|Adobe Re-organizes to Focus on Digital Media, Marketing|
|Tuesday, November 22 2011|
On Tuesdays with Tukaiz, we’ve covered Adobe Systems Incorporated on a number of occasions, most recently highlighting the release of the company’s latest Creative Suite offering (version 5.5), as well as Adobe’s heightened role in customer experience management. The company has been making waves with its series of acquisitions over the past few years, including web analytics provider Omniture and content management provider Day Software. More recently, Adobe acquired web font specialist Typekit, electronic signature provider EchoSign, and video enhancement software provider Iridas Technology.
Some noted the scaling back of Flash as a posthumous win for the late Apple CEO Steve Jobs, who was adamantly opposed to putting Flash on Apple’s iDevices because of what he felt were flaws that made Flash inferior in the mobile realm. At the same time, however, the death of Flash is greatly exaggerated. Flash still has a high degree of penetration among web users, somewhere in the range of 95% to 99% across all browsers for desktop computers. There is still a healthy community of Flash developers that leverage flash to create animations, games, and immersive web experiences that still cannot be matched by HTML5 and related technologies. Furthermore, HTML5 is still an evolving standard that is not supported in the same way across all browsers and does not have standard video support. HTML5 also has other issues. Adobe still intends to support Flash well into the future, and we can expect Flash to stay around for a long time to come.

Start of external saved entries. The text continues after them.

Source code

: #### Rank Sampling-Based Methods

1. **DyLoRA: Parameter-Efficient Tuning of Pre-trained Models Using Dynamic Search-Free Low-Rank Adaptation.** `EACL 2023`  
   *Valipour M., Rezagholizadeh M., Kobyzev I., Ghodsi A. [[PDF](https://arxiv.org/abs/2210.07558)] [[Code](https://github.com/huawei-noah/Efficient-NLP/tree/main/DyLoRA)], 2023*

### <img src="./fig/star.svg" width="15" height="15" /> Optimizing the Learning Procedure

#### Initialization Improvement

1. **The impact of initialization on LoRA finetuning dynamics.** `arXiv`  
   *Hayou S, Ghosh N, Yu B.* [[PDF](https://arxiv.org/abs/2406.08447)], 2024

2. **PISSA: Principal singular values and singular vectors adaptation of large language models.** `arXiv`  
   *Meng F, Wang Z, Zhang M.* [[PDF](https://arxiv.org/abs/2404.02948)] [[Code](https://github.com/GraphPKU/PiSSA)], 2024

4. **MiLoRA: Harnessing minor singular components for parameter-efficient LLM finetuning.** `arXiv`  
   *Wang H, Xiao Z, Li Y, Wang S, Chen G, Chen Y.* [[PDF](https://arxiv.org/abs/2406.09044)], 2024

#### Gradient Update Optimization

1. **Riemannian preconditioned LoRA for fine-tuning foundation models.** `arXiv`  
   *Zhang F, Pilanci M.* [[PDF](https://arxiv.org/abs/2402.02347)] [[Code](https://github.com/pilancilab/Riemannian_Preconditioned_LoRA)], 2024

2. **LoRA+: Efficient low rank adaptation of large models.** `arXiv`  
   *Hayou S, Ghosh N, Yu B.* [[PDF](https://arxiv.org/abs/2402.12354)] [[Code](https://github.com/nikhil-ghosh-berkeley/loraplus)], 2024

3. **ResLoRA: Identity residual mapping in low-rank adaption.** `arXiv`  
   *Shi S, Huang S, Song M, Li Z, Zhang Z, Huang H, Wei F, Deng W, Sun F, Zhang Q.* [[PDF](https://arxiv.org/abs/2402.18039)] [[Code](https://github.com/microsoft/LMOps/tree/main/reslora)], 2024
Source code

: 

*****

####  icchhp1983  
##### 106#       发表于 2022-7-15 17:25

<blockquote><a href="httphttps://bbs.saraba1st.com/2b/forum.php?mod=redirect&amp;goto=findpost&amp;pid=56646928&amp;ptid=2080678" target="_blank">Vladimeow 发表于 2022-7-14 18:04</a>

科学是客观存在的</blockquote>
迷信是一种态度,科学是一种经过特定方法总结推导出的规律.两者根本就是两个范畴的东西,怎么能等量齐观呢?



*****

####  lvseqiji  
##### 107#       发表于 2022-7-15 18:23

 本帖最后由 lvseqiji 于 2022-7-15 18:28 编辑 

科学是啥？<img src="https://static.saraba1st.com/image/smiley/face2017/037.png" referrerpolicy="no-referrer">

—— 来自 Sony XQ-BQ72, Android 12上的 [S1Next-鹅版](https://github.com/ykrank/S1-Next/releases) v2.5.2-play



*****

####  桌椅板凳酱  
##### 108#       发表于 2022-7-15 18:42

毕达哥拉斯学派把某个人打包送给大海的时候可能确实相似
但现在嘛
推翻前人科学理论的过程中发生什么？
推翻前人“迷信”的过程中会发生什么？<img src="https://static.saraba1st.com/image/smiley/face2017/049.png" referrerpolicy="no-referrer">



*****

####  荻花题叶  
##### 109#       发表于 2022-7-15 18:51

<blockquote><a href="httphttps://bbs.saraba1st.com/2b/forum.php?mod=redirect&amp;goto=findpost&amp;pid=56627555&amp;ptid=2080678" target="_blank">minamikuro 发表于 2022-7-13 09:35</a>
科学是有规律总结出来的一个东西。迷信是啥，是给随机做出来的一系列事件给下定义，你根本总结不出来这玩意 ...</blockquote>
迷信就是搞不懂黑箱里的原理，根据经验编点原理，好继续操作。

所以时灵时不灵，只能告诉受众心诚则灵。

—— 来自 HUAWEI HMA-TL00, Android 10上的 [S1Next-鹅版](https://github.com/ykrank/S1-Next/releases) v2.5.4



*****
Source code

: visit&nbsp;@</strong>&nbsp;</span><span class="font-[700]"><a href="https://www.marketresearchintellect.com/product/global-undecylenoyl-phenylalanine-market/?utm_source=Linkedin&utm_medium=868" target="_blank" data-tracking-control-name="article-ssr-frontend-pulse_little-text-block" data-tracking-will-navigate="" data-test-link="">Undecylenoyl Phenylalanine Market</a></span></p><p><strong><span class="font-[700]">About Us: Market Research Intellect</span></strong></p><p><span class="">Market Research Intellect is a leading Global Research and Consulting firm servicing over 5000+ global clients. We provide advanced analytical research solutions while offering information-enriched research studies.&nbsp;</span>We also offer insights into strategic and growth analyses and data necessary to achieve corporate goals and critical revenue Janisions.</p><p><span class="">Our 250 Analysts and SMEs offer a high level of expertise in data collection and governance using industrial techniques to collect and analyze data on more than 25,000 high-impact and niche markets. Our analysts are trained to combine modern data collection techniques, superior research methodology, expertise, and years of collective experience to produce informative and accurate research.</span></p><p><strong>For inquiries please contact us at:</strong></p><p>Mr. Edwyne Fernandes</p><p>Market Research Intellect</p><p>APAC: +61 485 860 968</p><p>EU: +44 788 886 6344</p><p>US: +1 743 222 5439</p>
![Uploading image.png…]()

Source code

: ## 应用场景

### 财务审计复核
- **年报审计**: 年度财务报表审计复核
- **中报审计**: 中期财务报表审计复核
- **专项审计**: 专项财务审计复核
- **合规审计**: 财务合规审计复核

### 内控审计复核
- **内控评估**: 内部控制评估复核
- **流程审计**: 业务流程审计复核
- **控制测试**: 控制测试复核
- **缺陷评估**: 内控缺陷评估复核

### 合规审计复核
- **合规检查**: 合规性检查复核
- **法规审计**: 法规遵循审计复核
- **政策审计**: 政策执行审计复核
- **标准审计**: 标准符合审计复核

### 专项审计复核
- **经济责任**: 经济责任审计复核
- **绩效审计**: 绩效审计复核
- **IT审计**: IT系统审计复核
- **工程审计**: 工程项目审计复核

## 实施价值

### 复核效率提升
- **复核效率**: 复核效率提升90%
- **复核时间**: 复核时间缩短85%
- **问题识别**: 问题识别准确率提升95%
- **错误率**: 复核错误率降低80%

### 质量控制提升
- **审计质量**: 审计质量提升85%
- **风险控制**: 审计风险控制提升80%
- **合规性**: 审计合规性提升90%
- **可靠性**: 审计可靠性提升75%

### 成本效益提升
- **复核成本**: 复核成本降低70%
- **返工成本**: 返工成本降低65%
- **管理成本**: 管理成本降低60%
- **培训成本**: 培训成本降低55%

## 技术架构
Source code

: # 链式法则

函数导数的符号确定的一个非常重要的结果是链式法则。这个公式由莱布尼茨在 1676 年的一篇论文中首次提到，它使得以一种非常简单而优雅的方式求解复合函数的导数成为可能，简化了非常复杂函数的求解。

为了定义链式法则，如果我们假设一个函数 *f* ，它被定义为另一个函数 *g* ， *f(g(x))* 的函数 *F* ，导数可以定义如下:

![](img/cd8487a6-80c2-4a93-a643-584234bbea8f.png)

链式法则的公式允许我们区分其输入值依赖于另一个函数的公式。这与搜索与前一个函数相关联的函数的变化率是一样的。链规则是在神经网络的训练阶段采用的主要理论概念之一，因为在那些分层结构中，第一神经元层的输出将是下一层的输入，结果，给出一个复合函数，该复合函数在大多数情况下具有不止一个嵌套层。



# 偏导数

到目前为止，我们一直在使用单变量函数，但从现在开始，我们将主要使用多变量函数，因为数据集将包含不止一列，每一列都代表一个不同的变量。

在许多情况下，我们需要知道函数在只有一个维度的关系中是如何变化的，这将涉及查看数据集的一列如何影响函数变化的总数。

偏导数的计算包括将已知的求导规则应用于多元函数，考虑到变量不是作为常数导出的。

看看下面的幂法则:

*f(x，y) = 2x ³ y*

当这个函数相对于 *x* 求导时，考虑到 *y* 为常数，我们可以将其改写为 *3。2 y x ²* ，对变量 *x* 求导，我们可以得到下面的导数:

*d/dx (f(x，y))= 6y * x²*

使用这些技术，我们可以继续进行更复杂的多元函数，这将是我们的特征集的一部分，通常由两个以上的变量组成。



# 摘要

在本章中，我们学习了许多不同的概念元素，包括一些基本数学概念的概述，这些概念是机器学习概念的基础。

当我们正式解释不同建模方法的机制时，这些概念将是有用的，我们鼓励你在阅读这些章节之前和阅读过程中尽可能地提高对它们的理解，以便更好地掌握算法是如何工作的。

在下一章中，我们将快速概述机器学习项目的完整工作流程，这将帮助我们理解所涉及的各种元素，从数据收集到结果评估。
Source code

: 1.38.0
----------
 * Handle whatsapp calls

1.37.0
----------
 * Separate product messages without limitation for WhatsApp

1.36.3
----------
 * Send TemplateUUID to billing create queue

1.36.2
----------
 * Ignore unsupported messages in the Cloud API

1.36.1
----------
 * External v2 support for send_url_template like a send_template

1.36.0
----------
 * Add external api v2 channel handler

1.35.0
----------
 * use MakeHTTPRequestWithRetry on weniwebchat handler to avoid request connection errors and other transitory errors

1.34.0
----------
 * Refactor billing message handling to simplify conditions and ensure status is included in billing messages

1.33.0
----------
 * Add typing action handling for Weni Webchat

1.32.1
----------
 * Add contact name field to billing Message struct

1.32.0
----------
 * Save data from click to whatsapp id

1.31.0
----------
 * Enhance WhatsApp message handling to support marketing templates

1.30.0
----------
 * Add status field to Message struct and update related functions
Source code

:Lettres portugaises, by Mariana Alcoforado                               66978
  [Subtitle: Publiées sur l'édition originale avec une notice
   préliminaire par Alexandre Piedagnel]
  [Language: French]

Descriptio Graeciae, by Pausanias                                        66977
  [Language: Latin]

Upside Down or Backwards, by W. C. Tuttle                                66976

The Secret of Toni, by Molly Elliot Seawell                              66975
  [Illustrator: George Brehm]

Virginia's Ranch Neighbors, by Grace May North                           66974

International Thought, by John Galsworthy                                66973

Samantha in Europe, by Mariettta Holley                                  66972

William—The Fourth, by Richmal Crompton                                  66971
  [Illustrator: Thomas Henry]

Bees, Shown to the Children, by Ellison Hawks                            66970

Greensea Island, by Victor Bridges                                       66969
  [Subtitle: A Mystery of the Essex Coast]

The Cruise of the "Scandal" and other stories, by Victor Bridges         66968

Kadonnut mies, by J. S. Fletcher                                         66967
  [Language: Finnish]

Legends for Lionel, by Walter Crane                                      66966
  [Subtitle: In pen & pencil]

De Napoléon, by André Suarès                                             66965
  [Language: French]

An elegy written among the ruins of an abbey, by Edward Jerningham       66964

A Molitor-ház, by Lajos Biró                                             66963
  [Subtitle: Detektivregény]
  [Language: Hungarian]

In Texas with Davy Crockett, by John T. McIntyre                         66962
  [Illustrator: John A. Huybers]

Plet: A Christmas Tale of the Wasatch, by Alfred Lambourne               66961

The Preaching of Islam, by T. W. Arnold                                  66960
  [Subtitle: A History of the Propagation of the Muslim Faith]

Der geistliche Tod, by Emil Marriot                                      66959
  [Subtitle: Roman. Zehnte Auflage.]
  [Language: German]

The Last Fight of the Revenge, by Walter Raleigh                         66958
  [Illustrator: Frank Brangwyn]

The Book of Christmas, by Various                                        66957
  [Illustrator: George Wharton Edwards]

What was largely underreported in the tech world at large was Adobe’s clear shift in direction, as highlighted by a reorganization that retargets the company to focus on two main areas: digital media and digital marketing. The company is also pushing its users to get out of a perpetual licensing model of buying and upgrading its Creative Suite product line to a more cloud-based subscription pricing model that lets users pay for access to Creative Suite tools on a monthly basis. To do this, Adobe has developed the Creative Cloud, a web-based community and portal for users to manage their Creative Suite applications. While the company will continue to sell perpetual licenses in the near future, it plans to fully migrate 100% of Creative Suite users to the Creative Cloud over time.
With the Creative Cloud on the Digital Media side, there is also Adobe’s Marketing Cloud, which is geared toward the company’s solutions for digital marketing, including web and social analytics, content management, digital asset management, e-commerce, display advertising, e-mail marketing, and customer relationship management. Adobe’s goal is to provide a digital marketing suite of solutions for marketing professionals that can help them compete effectively in the online channel. Furthermore, Adobe is shifting its business strategy from simply being a technology provider to a company that also provides services to help businesses with things like content monetization. In this sense, Adobe’s transformation pushes it closer to competing with some of its customers and partners, and we’ll have to see how that plays out in the near future.
All in all, Adobe’s changes are much more substantial than no longer developing Flash for mobile; the company is totally revamping its strategy to focus on digital media and digital marketing, and expanding its scope to offer companies help with content monetization. As an unfortunate by-product of this process, Adobe is also laying off about 750 people, or around 7% of its workforce. Time will tell if this direction is a smart one for Adobe, but so far, the company is painting a compelling future for itself, as well as digital media and marketing in general.